The first page should read like you listened. Restate what the client is trying to achieve, in their words, and sketch how the film gets them there. Camera packages and crew lists matter, but nobody has ever signed because of a lens. They sign because the first paragraph proved you understood the assignment.
Cover, overview, approach, deliverables, investment, timeline, terms, signature. That order is deliberate: idea before money, money before fine print. Proposals that open with terms and conditions ask the reader to do paperwork before they get to feel anything. Put the excitement first and the lawyering last, where it belongs.
Group your costs the way you produce: crew and labor, equipment, travel and logistics, post. Give each group a subtotal, then one total, then the deposit. An itemized wall of line items invites the client to shop each row; grouped costs invite them to judge the whole. If you discount, show the original figure and the discount explicitly, so generosity is visible instead of invisible.
Every extra step between "yes" and "signed" is a place for a deal to stall. The modern standard is a proposal the client opens in a browser, reads on their phone, signs with a finger, and pays the deposit on the same page. If your proposal is an attachment that requires printing, you are asking a corporate buyer to find a scanner in 2026.

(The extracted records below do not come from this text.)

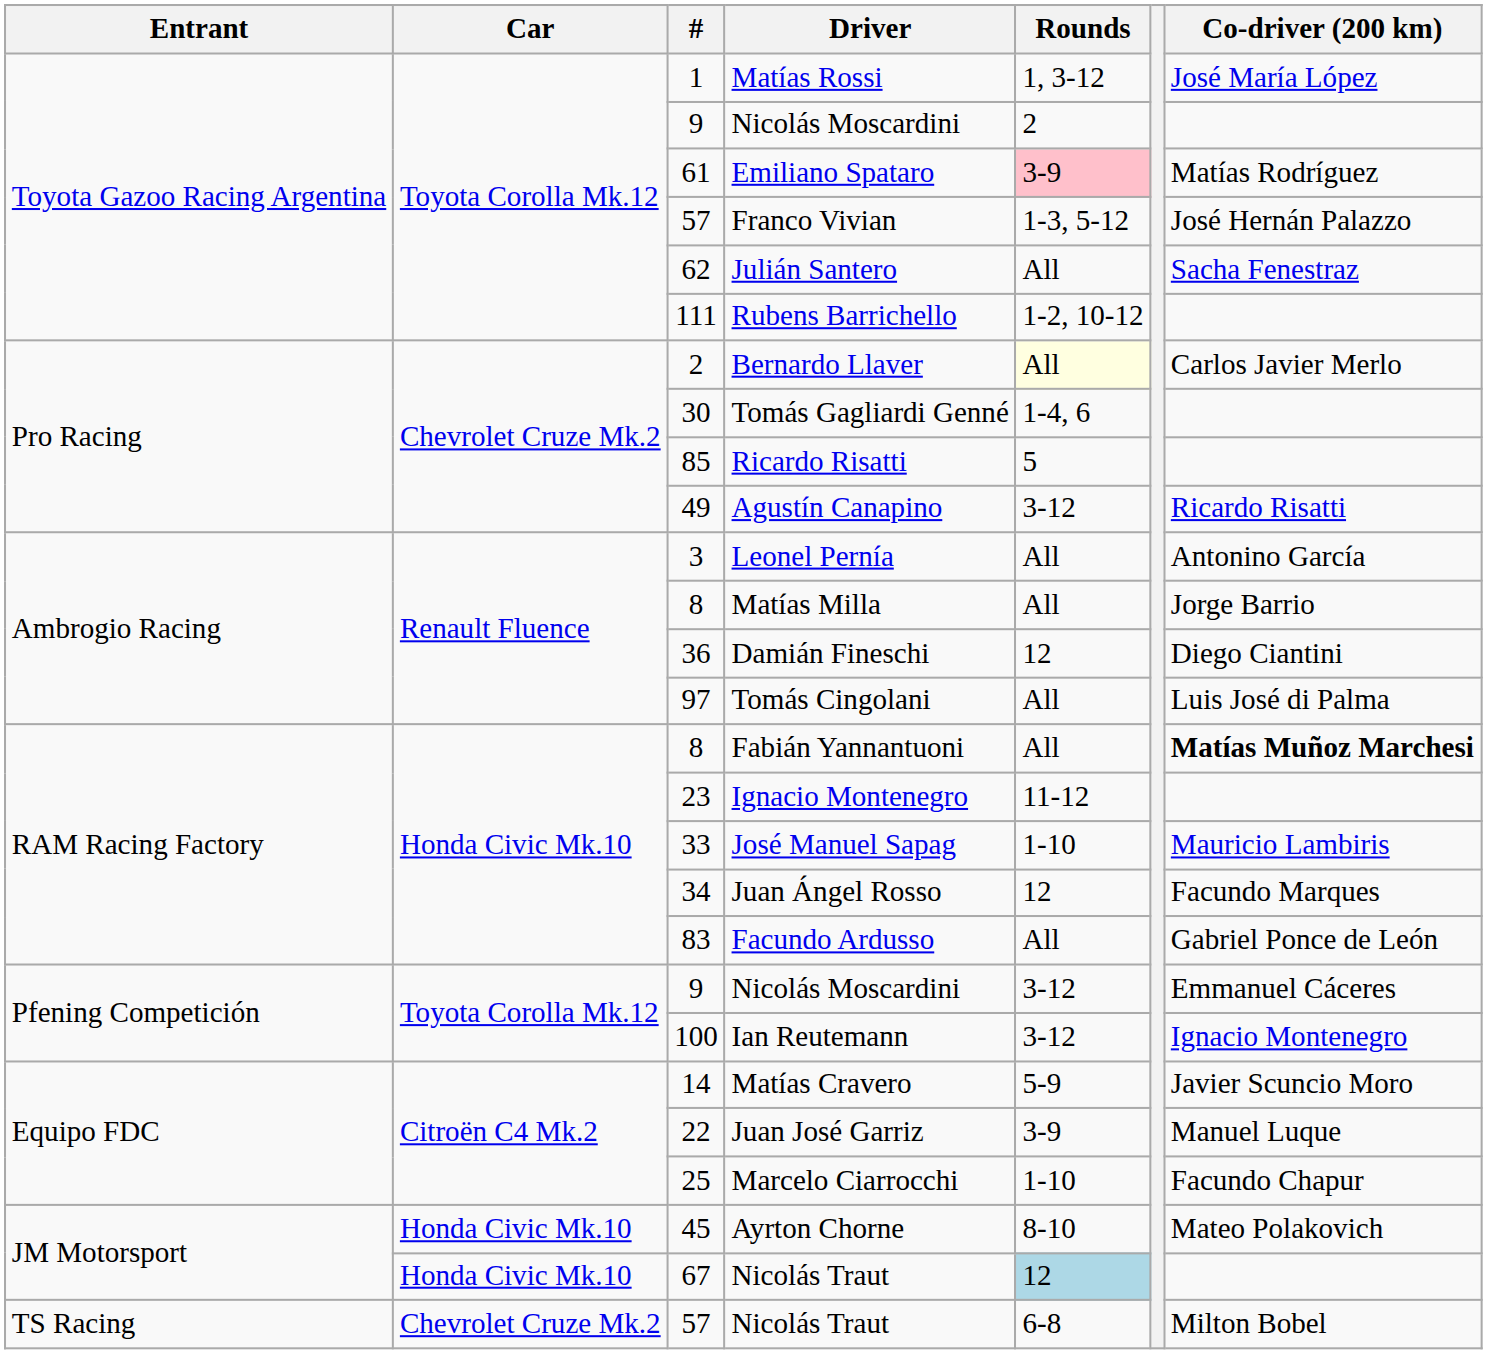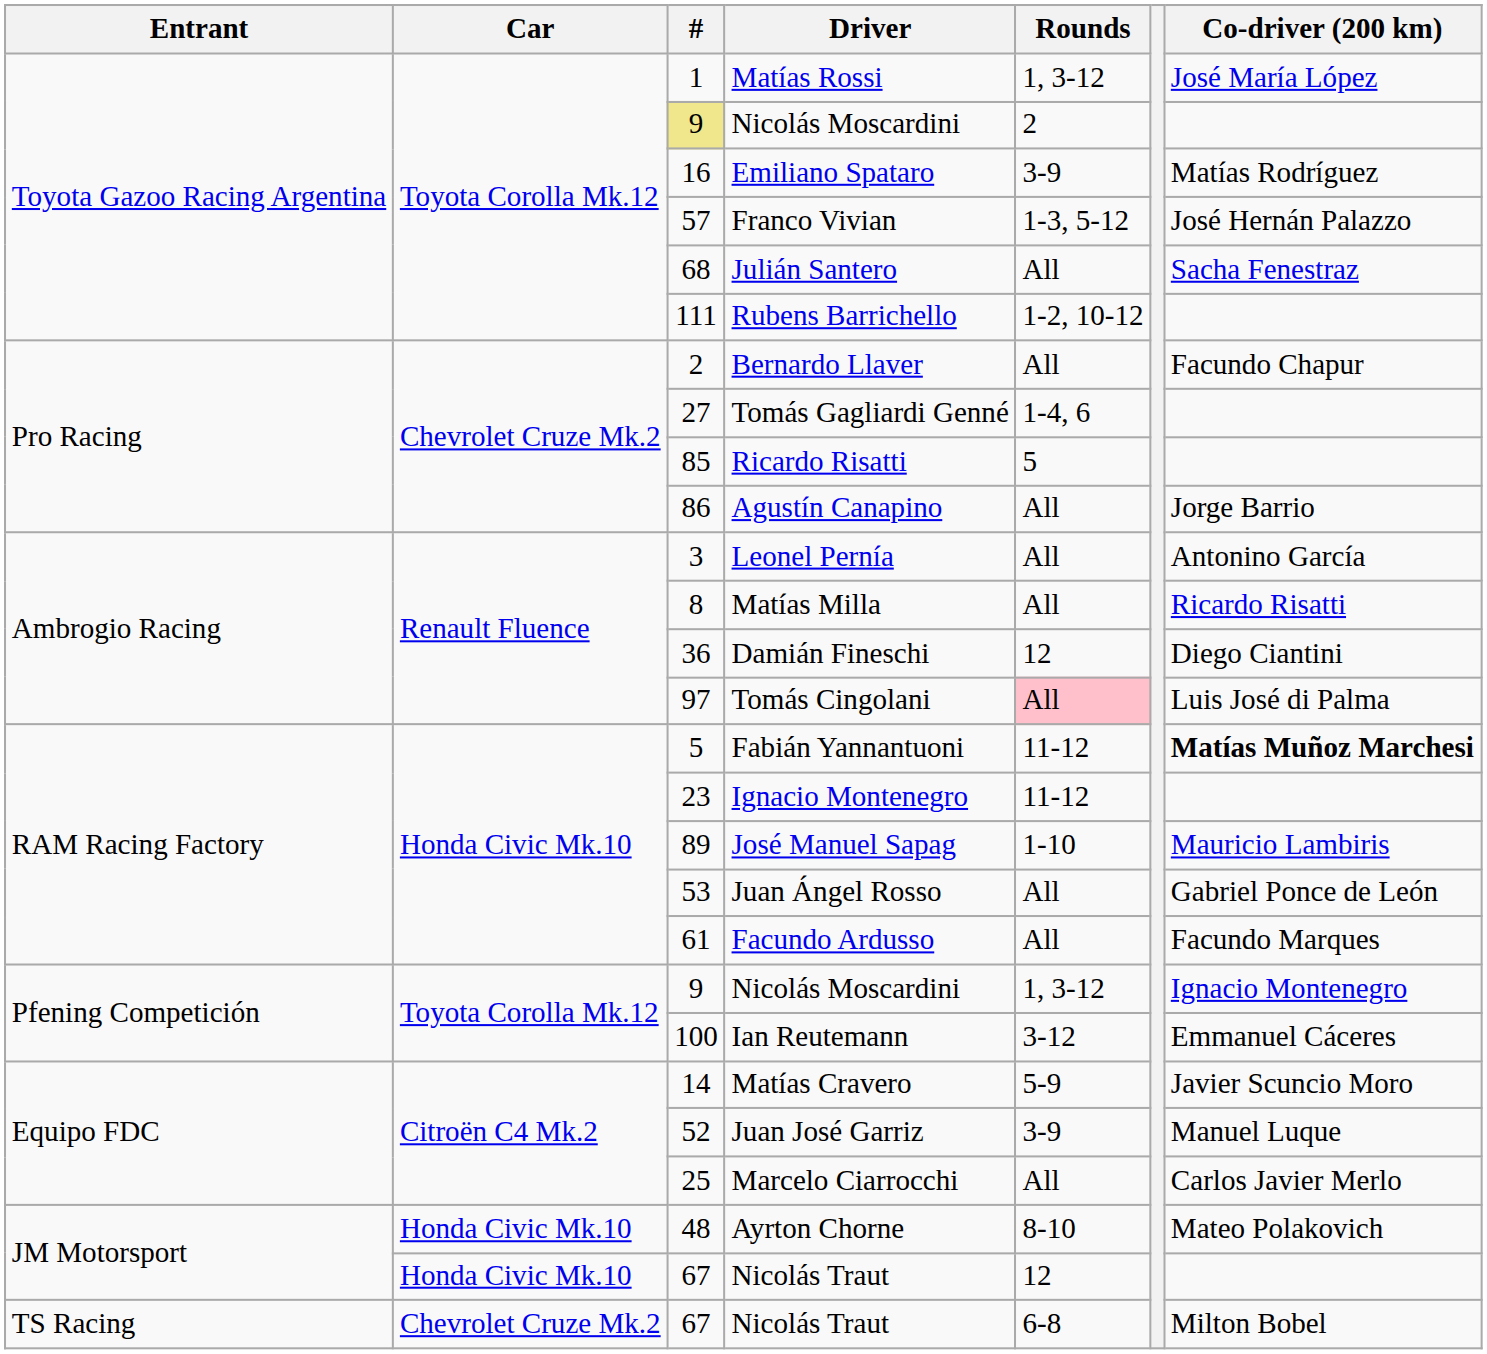Toyota Gazoo Racing Argentina / Nicolás Moscardini | #: no background -> khaki background
Emiliano Spataro | #: 61 -> 16
Emiliano Spataro | Rounds: pink background -> no background
Julián Santero | #: 62 -> 68
Bernardo Llaver | Rounds: lightyellow background -> no background
Bernardo Llaver | Co-driver (200 km): Carlos Javier Merlo -> Facundo Chapur
Tomás Gagliardi Genné | #: 30 -> 27
Agustín Canapino | #: 49 -> 86
Agustín Canapino | Rounds: 3-12 -> All
Agustín Canapino | Co-driver (200 km): Ricardo Risatti -> Jorge Barrio
Matías Milla | Co-driver (200 km): Jorge Barrio -> Ricardo Risatti
Tomás Cingolani | Rounds: no background -> pink background
Fabián Yannantuoni | #: 8 -> 5
Fabián Yannantuoni | Rounds: All -> 11-12
José Manuel Sapag | #: 33 -> 89
Juan Ángel Rosso | #: 34 -> 53
Juan Ángel Rosso | Rounds: 12 -> All
Juan Ángel Rosso | Co-driver (200 km): Facundo Marques -> Gabriel Ponce de León
Facundo Ardusso | #: 83 -> 61
Facundo Ardusso | Co-driver (200 km): Gabriel Ponce de León -> Facundo Marques
Pfening Competición / Nicolás Moscardini | Rounds: 3-12 -> 1, 3-12
Pfening Competición / Nicolás Moscardini | Co-driver (200 km): Emmanuel Cáceres -> Ignacio Montenegro
Ian Reutemann | Co-driver (200 km): Ignacio Montenegro -> Emmanuel Cáceres
Juan José Garriz | #: 22 -> 52
Marcelo Ciarrocchi | Rounds: 1-10 -> All
Marcelo Ciarrocchi | Co-driver (200 km): Facundo Chapur -> Carlos Javier Merlo
Ayrton Chorne | #: 45 -> 48
JM Motorsport / Nicolás Traut | Rounds: lightblue background -> no background
TS Racing / Nicolás Traut | #: 57 -> 67
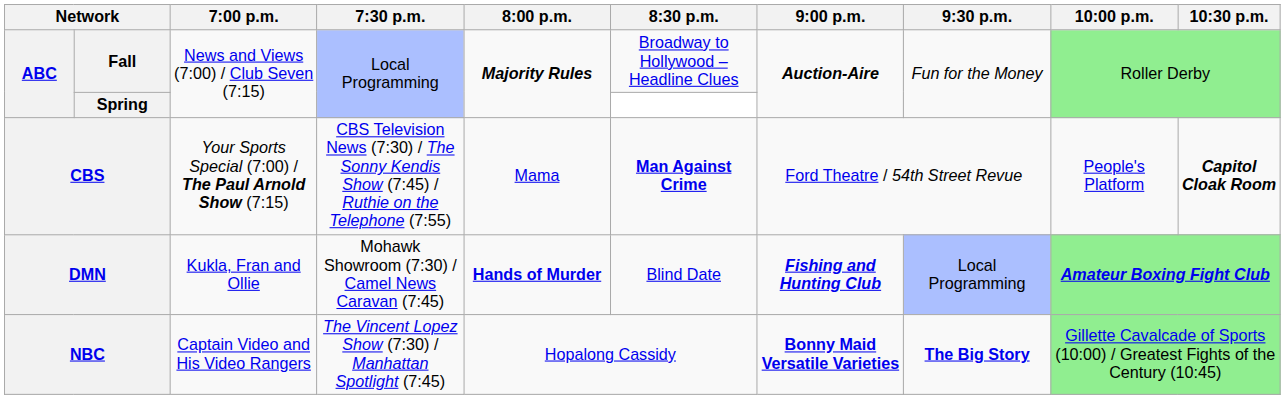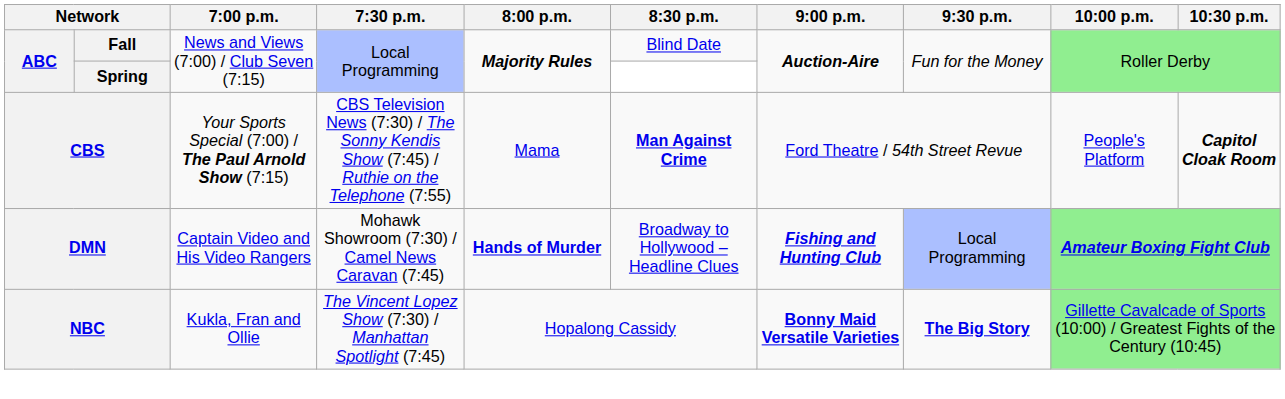Fall | 8:30 p.m.: Broadway to Hollywood – Headline Clues -> Blind Date
DMN | 7:00 p.m.: Kukla, Fran and Ollie -> Captain Video and His Video Rangers
DMN | 8:30 p.m.: Blind Date -> Broadway to Hollywood – Headline Clues
NBC | 7:00 p.m.: Captain Video and His Video Rangers -> Kukla, Fran and Ollie
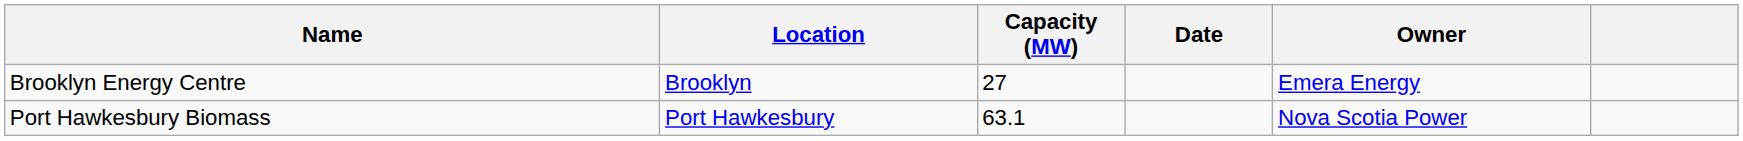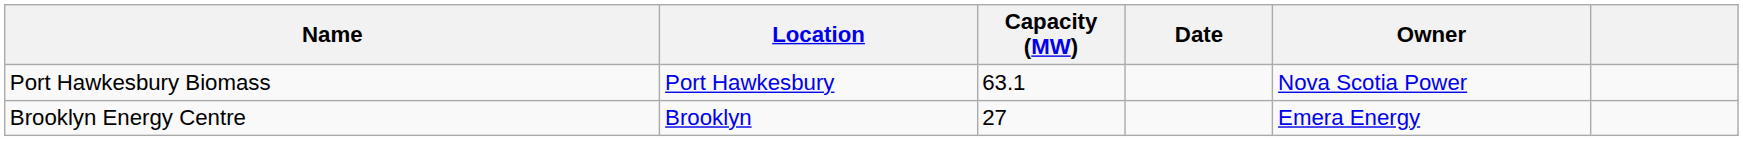rows swapped: Brooklyn Energy Centre <-> Port Hawkesbury Biomass
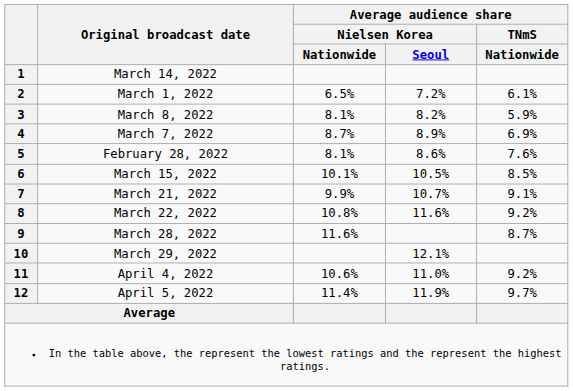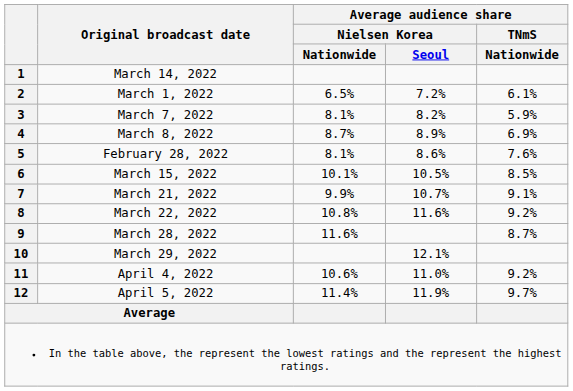3 | Original broadcast date: March 8, 2022 -> March 7, 2022
4 | Original broadcast date: March 7, 2022 -> March 8, 2022
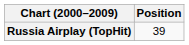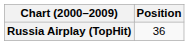Russia Airplay (TopHit) | Position: 39 -> 36
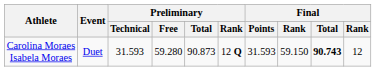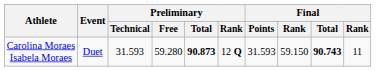Carolina Moraes Isabela Moraes | Preliminary / Total: normal -> bold
Carolina Moraes Isabela Moraes | column 10: 12 -> 11
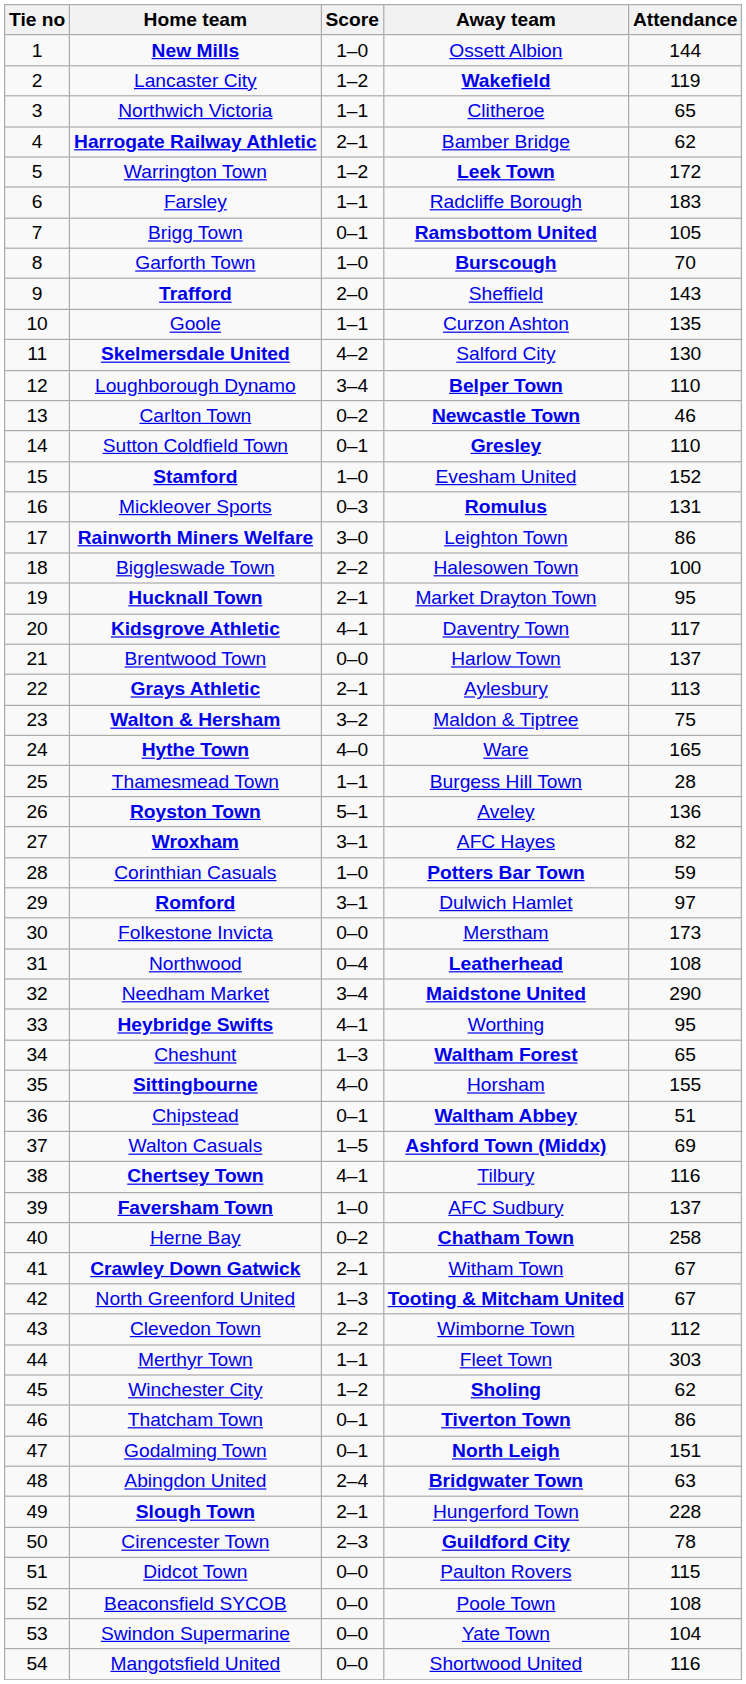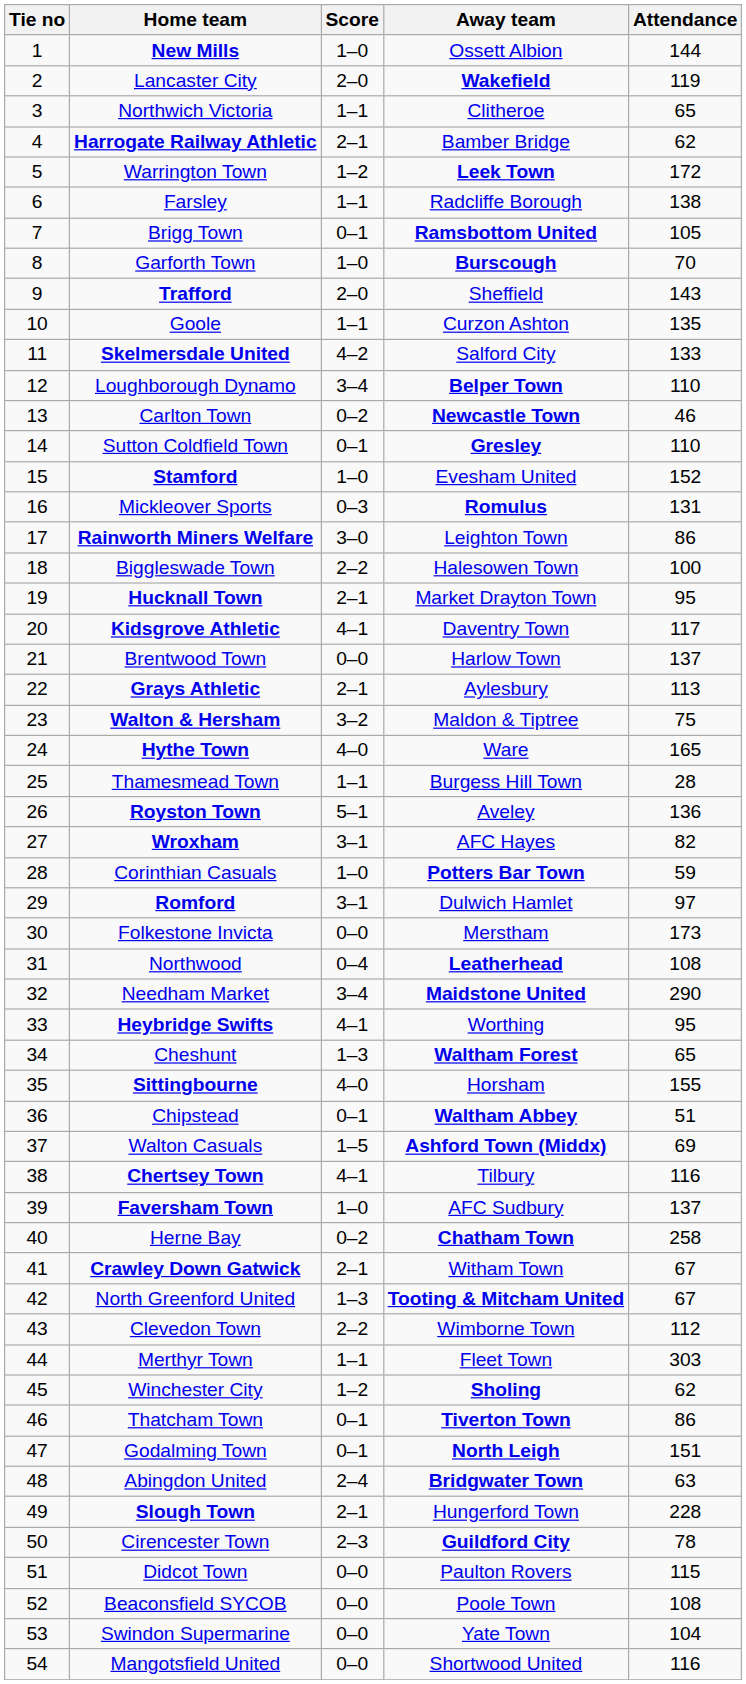Lancaster City | Score: 1–2 -> 2–0
Farsley | Attendance: 183 -> 138
Skelmersdale United | Attendance: 130 -> 133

The company that sends a beautiful proposal in a day beats the company that sends a slightly better one in a week. Build a master template with your standard sections, terms, and pricing, and personalize the overview per client. A free template gets you started; a system that remembers your pricing history gets you fast.
Proposals are opened, skimmed, forwarded, and forgotten. Follow up on day two with something useful, not "just checking in": a reference film, a location idea, an answer to a question they asked on the call. If you can see which sections they actually read, follow up about the section they lingered on. That is not surveillance; it is listening.